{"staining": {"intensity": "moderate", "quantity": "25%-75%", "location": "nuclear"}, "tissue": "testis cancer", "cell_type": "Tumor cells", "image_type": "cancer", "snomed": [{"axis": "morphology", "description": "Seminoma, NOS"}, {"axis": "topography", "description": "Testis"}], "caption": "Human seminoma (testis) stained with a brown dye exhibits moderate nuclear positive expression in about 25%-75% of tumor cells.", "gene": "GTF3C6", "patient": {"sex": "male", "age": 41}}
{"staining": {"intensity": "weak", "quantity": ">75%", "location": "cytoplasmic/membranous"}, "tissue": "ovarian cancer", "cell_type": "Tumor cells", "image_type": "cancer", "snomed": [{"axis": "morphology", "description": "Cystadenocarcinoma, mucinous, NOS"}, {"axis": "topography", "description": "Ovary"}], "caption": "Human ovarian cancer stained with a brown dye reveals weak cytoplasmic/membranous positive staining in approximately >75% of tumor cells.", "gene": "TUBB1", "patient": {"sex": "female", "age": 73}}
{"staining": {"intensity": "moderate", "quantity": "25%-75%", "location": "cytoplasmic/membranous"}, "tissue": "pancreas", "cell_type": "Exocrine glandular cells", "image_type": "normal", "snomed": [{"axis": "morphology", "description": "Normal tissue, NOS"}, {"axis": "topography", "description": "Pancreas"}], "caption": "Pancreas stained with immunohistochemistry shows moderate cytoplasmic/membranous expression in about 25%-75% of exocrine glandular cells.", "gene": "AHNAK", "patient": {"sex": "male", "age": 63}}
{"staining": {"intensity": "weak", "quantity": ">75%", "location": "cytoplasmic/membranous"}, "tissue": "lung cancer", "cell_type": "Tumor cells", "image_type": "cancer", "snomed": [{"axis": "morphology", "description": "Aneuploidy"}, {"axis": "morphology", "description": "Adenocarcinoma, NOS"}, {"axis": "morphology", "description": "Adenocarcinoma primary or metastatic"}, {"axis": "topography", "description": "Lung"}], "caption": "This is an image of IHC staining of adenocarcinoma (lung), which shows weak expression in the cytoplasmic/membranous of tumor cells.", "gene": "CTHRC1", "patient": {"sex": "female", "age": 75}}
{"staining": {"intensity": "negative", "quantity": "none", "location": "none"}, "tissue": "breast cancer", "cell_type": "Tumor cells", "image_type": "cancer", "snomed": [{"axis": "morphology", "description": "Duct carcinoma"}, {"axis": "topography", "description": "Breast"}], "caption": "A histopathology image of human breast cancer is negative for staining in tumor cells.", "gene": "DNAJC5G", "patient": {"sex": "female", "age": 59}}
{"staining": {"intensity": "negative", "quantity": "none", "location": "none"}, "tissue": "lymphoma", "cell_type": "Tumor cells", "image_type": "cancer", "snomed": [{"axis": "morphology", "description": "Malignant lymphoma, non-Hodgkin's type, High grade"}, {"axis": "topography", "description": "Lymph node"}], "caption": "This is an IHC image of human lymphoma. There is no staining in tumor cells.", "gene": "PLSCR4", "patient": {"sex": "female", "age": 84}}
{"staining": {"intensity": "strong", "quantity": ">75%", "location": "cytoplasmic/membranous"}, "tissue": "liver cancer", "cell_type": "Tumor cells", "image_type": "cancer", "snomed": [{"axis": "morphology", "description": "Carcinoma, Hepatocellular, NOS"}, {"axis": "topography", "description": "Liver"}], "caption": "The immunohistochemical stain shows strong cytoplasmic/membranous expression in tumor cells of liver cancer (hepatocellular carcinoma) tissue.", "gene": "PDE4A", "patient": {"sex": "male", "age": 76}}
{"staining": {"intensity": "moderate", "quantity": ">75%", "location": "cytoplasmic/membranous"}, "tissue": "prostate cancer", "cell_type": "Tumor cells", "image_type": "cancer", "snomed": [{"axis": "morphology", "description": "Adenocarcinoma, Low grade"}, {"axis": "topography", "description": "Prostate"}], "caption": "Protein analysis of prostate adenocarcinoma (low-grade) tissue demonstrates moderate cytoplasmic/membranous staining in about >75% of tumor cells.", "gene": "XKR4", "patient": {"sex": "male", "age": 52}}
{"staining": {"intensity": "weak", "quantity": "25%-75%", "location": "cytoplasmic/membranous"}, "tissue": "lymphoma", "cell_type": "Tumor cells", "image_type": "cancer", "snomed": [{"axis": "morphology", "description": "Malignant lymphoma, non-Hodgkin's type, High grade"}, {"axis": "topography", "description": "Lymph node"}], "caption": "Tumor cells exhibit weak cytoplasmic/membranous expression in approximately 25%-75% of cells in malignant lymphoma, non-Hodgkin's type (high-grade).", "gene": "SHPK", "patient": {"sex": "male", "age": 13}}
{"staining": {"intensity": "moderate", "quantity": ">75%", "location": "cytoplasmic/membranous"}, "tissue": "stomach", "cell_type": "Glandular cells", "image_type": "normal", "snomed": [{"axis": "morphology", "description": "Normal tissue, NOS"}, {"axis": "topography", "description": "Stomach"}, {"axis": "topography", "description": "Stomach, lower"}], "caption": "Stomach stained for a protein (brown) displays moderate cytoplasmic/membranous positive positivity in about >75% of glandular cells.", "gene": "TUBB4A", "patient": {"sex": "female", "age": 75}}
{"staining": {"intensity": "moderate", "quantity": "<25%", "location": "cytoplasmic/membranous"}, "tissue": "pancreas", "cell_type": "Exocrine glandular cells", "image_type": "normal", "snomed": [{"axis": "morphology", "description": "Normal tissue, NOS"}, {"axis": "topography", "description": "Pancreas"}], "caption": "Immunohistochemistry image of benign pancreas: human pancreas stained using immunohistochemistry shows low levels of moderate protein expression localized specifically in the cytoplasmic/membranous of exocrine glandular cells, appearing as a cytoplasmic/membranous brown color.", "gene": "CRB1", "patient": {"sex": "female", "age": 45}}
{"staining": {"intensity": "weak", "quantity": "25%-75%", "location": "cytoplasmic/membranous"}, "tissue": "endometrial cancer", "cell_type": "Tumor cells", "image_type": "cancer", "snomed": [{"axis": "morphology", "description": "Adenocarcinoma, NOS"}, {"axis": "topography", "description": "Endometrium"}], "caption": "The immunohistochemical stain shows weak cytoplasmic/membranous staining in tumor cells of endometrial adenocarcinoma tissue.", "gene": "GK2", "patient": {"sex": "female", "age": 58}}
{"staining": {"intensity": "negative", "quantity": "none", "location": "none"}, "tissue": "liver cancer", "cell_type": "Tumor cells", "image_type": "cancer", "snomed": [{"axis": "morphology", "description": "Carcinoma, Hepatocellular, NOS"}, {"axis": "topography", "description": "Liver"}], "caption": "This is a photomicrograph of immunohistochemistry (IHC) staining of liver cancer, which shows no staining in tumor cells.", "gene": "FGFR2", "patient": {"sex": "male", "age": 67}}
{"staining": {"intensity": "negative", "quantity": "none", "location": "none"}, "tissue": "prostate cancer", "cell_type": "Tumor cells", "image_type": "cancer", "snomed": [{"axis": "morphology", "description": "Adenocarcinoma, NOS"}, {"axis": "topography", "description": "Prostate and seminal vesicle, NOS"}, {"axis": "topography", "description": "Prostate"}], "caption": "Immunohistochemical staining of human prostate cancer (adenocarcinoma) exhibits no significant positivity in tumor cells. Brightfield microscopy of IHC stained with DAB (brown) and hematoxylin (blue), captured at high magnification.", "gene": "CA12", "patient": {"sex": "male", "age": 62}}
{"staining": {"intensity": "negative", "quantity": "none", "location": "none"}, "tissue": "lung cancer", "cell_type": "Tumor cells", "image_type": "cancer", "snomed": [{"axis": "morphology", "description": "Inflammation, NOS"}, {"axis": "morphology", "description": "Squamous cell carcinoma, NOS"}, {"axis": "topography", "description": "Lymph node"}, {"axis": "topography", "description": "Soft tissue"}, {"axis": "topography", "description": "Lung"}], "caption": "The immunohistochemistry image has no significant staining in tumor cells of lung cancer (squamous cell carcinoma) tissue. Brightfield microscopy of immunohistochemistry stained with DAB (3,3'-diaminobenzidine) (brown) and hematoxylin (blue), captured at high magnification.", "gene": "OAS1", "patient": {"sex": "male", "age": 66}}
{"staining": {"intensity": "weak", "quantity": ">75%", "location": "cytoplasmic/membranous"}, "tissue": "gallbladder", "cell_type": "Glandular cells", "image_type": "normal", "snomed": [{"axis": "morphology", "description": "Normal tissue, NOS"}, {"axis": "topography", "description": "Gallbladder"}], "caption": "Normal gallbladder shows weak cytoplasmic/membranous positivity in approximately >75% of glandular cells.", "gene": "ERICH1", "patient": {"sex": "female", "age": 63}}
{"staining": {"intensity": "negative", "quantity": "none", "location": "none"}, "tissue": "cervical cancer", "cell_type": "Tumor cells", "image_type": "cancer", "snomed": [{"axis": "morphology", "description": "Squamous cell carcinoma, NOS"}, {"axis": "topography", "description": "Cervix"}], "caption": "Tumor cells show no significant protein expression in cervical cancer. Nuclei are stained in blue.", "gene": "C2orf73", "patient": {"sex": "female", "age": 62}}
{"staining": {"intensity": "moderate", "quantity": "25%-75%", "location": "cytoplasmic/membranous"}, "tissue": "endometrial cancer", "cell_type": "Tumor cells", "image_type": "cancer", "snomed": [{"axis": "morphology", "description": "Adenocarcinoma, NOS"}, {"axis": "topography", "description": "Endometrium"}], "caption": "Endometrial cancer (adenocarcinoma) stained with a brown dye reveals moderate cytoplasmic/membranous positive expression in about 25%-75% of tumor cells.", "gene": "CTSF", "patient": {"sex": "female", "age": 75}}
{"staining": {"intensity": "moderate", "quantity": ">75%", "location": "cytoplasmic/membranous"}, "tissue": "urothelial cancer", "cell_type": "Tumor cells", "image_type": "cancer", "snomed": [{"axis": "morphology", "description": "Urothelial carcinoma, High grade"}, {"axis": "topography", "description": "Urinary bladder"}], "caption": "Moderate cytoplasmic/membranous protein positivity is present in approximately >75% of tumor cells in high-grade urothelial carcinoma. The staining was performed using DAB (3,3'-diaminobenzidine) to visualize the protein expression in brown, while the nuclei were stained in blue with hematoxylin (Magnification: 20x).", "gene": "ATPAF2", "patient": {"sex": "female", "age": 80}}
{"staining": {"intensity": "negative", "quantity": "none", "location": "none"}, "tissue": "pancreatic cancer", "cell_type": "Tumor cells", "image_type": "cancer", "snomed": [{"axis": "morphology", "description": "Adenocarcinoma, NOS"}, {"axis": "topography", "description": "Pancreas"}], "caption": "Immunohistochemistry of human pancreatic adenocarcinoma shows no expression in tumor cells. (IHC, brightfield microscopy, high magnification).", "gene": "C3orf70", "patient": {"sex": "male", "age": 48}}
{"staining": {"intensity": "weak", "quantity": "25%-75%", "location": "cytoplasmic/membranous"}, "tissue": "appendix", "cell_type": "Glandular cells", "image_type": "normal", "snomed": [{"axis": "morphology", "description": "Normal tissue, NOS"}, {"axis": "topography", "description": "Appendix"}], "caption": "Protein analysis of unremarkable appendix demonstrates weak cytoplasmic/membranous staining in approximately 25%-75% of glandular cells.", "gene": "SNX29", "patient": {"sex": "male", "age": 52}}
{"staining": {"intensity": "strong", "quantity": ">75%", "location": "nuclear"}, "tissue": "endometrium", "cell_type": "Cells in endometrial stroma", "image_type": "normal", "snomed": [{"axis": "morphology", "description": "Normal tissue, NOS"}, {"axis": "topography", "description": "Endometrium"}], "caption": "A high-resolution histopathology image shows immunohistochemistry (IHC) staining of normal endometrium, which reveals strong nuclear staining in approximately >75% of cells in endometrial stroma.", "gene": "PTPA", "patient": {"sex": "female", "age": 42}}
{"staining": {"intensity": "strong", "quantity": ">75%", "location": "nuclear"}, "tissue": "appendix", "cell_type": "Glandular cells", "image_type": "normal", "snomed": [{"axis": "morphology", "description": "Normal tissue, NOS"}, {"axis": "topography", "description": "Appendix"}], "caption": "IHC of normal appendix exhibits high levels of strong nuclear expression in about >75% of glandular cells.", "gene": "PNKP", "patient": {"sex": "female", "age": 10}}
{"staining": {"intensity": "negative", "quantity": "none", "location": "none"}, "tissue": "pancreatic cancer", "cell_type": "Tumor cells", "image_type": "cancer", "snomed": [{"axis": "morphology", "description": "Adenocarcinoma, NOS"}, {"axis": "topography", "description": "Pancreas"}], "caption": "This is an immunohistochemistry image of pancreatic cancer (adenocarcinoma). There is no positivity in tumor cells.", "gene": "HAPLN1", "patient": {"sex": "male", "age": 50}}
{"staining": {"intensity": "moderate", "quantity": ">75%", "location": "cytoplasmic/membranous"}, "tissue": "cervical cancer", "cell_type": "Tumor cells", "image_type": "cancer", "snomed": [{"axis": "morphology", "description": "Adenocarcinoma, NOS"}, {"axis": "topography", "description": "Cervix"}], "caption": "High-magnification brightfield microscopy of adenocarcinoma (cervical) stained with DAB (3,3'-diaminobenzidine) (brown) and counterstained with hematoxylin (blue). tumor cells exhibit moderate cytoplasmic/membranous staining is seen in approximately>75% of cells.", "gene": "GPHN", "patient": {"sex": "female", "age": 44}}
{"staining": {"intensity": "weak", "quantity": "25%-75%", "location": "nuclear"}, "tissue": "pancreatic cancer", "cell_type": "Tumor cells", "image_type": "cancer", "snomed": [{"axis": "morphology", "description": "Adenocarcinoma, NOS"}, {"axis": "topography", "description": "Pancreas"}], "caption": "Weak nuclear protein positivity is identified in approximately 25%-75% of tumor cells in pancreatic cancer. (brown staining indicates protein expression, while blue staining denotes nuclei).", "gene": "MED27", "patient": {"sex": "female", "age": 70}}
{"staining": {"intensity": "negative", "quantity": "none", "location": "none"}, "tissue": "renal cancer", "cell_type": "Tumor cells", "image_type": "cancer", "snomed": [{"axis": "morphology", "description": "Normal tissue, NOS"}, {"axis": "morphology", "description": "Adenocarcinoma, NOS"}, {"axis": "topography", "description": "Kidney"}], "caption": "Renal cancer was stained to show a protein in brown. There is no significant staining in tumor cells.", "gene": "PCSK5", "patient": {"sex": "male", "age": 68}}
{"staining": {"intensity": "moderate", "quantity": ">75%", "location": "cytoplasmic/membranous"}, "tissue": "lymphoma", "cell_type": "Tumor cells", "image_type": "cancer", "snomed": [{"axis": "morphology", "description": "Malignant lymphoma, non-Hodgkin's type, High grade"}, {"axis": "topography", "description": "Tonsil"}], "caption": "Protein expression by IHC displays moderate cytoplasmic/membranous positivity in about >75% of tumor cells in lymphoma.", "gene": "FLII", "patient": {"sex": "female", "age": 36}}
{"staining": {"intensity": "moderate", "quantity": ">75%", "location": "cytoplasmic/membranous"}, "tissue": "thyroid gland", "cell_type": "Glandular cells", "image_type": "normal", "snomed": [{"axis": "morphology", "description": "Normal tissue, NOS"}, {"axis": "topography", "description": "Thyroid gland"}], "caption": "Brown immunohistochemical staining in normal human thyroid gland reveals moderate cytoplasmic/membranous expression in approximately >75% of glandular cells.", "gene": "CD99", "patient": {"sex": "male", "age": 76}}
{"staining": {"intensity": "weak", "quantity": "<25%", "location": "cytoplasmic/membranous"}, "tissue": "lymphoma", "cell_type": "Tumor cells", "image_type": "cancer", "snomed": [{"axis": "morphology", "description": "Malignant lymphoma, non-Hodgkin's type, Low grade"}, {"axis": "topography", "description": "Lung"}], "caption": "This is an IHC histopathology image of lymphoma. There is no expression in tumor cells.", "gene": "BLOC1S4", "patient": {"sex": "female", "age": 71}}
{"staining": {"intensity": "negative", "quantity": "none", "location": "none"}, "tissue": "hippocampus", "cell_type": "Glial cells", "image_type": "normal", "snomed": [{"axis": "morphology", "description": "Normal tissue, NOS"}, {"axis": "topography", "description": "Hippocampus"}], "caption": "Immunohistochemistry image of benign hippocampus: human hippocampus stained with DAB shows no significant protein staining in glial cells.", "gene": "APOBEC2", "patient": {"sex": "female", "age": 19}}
-------
[Task item] The range runs from the line with "an IHC image" up to and including the line with "stain shows strong" in the listing above; please write out exactly those lines and nothing more.

[Task answer]
{"staining": {"intensity": "negative", "quantity": "none", "location": "none"}, "tissue": "lymphoma", "cell_type": "Tumor cells", "image_type": "cancer", "snomed": [{"axis": "morphology", "description": "Malignant lymphoma, non-Hodgkin's type, High grade"}, {"axis": "topography", "description": "Lymph node"}], "caption": "This is an IHC image of human lymphoma. There is no staining in tumor cells.", "gene": "PLSCR4", "patient": {"sex": "female", "age": 84}}
{"staining": {"intensity": "strong", "quantity": ">75%", "location": "cytoplasmic/membranous"}, "tissue": "liver cancer", "cell_type": "Tumor cells", "image_type": "cancer", "snomed": [{"axis": "morphology", "description": "Carcinoma, Hepatocellular, NOS"}, {"axis": "topography", "description": "Liver"}], "caption": "The immunohistochemical stain shows strong cytoplasmic/membranous expression in tumor cells of liver cancer (hepatocellular carcinoma) tissue.", "gene": "PDE4A", "patient": {"sex": "male", "age": 76}}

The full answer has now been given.